Nous pouvons faire à ce titre un parallèle osé mais intéressant entre Drive my car, prix du scénario à Cannes, et No Time to Die, qui signe la dernière apparition de Daniel Craig dans le costume du célèbre agent secret. Quand le premier démarre réellement son scénario à partir de la mort de la femme du héros, le second déploie toute l’énergie de son écriture avant que la mort de James Bond n’arrive. A cette mort qui a marqué et qui va marquer les deux héros de ces deux films s’ajoute la notion de la rencontre. Le héros de Drive my Car va panser ses blessures au fur et à mesure de conversations avec une chauffeuse, Misaki, qui elle-même a connu la mort, celle de sa mère. James Bond, à la fin de Spectre, fait le deuil de sa profession pour vivre avec Madeleine Swann, elle-même ayant perdu son père. Misaki et Madeleine Swann agissent comme des figures de vie et de résilience essentielles à la réparation de ceux que la mort a marqués, ou va marquer.
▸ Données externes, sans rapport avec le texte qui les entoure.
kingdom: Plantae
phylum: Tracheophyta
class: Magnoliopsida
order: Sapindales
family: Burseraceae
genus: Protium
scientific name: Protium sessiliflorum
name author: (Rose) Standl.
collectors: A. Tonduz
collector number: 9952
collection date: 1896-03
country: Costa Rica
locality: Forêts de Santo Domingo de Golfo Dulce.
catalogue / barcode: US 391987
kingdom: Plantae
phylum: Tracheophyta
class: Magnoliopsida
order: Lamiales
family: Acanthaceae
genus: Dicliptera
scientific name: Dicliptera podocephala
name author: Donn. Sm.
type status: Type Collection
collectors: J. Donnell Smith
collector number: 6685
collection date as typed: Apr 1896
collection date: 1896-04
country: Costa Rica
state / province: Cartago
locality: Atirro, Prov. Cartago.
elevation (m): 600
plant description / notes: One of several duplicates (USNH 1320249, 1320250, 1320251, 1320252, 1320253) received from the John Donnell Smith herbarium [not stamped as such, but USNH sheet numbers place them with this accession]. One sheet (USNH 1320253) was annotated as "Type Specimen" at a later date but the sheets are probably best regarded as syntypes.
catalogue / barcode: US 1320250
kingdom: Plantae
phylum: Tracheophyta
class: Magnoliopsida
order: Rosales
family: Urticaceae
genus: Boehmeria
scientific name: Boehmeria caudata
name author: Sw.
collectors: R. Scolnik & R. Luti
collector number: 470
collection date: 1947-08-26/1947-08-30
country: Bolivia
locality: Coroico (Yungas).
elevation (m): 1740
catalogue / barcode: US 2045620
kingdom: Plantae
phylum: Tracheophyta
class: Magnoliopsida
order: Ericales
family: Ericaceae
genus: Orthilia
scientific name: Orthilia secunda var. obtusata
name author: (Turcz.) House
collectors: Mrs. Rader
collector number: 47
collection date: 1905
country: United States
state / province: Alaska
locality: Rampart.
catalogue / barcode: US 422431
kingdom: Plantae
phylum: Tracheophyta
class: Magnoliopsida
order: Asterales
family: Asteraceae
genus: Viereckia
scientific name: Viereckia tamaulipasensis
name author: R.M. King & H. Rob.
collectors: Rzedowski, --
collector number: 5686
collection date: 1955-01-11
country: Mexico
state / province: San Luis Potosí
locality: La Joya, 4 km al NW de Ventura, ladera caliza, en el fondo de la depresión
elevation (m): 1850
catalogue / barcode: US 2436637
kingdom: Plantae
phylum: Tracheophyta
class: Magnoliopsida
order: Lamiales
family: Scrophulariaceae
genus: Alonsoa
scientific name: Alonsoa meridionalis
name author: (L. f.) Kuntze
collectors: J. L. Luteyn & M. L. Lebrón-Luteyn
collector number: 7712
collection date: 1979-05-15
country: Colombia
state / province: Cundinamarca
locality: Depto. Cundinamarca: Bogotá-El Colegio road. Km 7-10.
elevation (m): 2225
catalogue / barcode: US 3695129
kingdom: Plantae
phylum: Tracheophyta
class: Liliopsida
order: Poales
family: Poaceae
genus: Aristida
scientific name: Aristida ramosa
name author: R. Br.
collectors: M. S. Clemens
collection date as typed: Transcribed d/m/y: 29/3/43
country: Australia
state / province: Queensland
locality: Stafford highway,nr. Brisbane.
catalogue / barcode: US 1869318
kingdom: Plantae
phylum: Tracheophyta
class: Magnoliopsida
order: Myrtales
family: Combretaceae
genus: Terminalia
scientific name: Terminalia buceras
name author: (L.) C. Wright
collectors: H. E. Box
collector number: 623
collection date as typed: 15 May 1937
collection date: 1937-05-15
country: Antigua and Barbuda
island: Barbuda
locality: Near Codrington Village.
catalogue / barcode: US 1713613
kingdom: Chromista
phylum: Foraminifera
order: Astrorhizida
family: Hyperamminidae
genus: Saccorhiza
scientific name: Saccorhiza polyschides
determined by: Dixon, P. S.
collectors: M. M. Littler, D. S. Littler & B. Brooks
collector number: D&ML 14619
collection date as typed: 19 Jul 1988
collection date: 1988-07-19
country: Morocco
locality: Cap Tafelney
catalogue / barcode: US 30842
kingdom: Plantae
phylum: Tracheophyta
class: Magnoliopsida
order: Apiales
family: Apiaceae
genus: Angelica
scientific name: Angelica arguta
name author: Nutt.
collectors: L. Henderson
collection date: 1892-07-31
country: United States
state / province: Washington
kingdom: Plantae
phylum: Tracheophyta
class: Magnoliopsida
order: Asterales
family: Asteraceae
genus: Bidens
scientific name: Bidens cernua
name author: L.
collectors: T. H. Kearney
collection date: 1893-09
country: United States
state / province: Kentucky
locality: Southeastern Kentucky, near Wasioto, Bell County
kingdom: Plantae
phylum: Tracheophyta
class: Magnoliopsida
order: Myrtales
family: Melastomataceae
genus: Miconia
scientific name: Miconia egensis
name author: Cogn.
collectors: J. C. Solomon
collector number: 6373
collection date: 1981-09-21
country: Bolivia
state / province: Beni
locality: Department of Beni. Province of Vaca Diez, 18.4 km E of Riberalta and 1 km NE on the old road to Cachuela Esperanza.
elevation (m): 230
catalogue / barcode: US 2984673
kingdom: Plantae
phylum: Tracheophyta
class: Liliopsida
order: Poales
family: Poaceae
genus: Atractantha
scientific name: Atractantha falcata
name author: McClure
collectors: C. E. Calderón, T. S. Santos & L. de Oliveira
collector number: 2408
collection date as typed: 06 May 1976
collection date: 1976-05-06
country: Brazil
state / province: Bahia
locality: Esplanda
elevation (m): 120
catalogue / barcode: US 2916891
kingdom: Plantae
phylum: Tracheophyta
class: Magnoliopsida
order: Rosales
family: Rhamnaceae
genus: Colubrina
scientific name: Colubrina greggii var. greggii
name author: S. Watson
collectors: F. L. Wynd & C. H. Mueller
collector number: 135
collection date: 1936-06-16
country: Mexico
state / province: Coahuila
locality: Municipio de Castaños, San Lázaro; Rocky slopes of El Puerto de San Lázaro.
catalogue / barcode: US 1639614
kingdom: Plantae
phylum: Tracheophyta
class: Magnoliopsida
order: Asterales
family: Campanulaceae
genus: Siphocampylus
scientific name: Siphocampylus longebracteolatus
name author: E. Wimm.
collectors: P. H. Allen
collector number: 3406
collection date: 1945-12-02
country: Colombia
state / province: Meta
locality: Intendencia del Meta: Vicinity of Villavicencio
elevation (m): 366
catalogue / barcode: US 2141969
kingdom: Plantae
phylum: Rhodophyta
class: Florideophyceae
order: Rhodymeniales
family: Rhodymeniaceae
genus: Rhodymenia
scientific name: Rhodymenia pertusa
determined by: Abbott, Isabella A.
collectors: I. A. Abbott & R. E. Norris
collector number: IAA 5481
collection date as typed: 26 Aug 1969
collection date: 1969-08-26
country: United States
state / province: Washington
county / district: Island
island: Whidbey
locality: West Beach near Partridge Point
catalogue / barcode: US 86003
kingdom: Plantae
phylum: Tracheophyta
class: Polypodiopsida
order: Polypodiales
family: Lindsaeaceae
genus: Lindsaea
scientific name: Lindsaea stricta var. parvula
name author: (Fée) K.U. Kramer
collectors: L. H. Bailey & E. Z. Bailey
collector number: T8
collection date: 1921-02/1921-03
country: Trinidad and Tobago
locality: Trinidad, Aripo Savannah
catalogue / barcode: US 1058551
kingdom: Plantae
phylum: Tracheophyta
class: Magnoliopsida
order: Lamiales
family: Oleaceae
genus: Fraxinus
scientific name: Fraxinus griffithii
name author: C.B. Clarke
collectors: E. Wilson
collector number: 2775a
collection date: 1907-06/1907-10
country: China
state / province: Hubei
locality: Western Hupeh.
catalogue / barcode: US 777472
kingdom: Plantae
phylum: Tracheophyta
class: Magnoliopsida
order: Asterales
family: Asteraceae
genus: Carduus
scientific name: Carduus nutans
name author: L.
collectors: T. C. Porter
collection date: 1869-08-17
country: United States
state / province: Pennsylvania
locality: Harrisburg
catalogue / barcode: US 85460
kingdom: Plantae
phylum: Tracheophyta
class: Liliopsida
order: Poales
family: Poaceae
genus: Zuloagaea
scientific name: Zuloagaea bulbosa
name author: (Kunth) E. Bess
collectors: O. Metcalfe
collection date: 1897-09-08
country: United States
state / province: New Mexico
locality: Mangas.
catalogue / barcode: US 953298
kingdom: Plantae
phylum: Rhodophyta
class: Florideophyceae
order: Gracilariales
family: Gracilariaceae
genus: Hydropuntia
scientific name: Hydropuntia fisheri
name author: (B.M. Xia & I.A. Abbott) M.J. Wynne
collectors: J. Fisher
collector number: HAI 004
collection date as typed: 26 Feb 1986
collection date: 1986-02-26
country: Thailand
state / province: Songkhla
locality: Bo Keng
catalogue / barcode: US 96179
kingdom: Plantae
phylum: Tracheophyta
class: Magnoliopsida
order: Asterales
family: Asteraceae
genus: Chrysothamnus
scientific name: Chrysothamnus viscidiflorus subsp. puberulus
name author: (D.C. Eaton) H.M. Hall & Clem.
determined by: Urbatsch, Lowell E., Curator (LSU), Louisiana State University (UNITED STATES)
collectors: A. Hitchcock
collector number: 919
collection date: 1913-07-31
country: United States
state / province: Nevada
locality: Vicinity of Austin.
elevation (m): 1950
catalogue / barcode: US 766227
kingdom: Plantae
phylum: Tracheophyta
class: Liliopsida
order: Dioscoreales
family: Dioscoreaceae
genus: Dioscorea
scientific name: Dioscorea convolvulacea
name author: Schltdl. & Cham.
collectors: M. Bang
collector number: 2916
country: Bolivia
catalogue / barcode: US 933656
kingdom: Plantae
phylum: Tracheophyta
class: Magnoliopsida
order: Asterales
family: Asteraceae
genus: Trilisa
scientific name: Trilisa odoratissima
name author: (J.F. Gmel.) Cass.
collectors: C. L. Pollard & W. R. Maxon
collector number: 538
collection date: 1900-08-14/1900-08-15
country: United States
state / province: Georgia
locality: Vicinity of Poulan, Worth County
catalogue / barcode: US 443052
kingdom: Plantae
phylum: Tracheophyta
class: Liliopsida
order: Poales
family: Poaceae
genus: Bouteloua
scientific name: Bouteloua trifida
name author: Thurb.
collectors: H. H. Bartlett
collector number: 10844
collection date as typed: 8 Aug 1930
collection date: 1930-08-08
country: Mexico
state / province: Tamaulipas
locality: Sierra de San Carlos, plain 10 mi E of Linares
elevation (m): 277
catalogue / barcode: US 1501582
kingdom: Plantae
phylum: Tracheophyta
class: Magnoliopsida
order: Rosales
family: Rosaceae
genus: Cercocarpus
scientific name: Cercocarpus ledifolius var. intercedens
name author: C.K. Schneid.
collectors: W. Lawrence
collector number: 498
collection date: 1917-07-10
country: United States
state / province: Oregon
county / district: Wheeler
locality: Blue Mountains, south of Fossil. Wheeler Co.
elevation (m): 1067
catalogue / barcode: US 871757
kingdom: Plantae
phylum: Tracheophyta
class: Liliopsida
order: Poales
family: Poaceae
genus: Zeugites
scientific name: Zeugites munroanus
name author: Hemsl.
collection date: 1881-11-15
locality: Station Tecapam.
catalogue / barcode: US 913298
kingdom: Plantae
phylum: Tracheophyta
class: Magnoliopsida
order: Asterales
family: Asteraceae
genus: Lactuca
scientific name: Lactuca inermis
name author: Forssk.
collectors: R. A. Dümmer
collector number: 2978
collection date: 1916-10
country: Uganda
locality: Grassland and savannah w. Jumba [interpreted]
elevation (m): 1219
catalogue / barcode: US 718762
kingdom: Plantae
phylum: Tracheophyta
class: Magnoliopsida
Ce va-et-vient entre la mort et le vivant, ce lien mis en scène dans un mouvement (une scène de voiture pleine de mots ou d’action stylisée) qui répare ces héros quelque peu mortifères est le sujet principal de Benedetta de Paul Verhoeven. Incarnée par une Virginie Efira exceptionnelle, ce personnage prédit la mort comme elle préserve une idée du vivant. Ses visions de Jésus vont avertir de l’arrivée de la peste dans la ville de Pescia. Mais cette croyance en tout point stupéfiante rend la fiction incroyablement dynamique. Verhoeven donne un rendu improbable à la croyance : visions fantasmées, gigantesque halo de lumière, langage décousu et libre… Bien qu’elle sème et prédit la mort, Benedetta reste convaincue de faire le bien, de sauvegarder la vie. Elle est ce va-et-vient qui rend l’idée d’une religion plus divisée par ses croyances que par ses aspérités. La vie et la mort, en même temps, comme réparation et destruction.
Réhabilitation
Mais que se passe-t-il si les personnages sont déjà morts ? Quand les traces de vie ne sont que poussières ? D’autres films ont voulu signifier la réparation des morts par leur réhabilitation. Pas vraiment dans l’idée de mort-vivant ou de renaissance. Mais plutôt d’exploiter une image pensée comme morte et lui donner un héritage, un sursaut, un réveil. Cela aurait pu être l’idée de Matrix Resurrections, mais son commentaire sur l’état du cinéma intéresse davantage que sa reprise du personnage de Neo, mort dans Revolutions, mais sujet ici à une hibernation dont l’enjeu du réveil n’est que peu incarné par le scénario.
Deux exemples de figures historiques pour illustrer ces réhabilitations. D’abord Clint Eastwood dans Cry Macho, mettant en scène son deuil à venir. Figure déjà morte et même écartée des chevaux qui a fait le succès du personnage qu’il incarne. Difficile de ne pas voir une réhabilitation d’un mythe et des images qui lui sont greffées dans Cry Macho tant elles passent par un spectre large de sa filmographie. Autre réhabilitation, celle d’Anne Frank dans le très fragile mais pourtant réussi Où est Anne Frank ! d’Ari Folman. L’enjeu du film, par l’intermédiaire de l’amie imaginaire de l’héroïne, Kitty, est de rendre compte en même temps que de situer l’héritage de cette figure littéraire de la Shoah. Malgré son excès politique substitué à une pédagogie parfois un peu trop poussée, le film se trace sur des allers-retours très émouvants : Kitty cherche Anne, ne la trouve pas, revient parfois dans le lieu de la famille Frank, jusqu’à se rendre sur sa tombe à Bergen-Belsen. Au-delà de l’héritage, Kitty se demande si Anne Frank est vivante. Au-delà du discours, celle qui est morte forme la trajectoire du film et la quête du vivant.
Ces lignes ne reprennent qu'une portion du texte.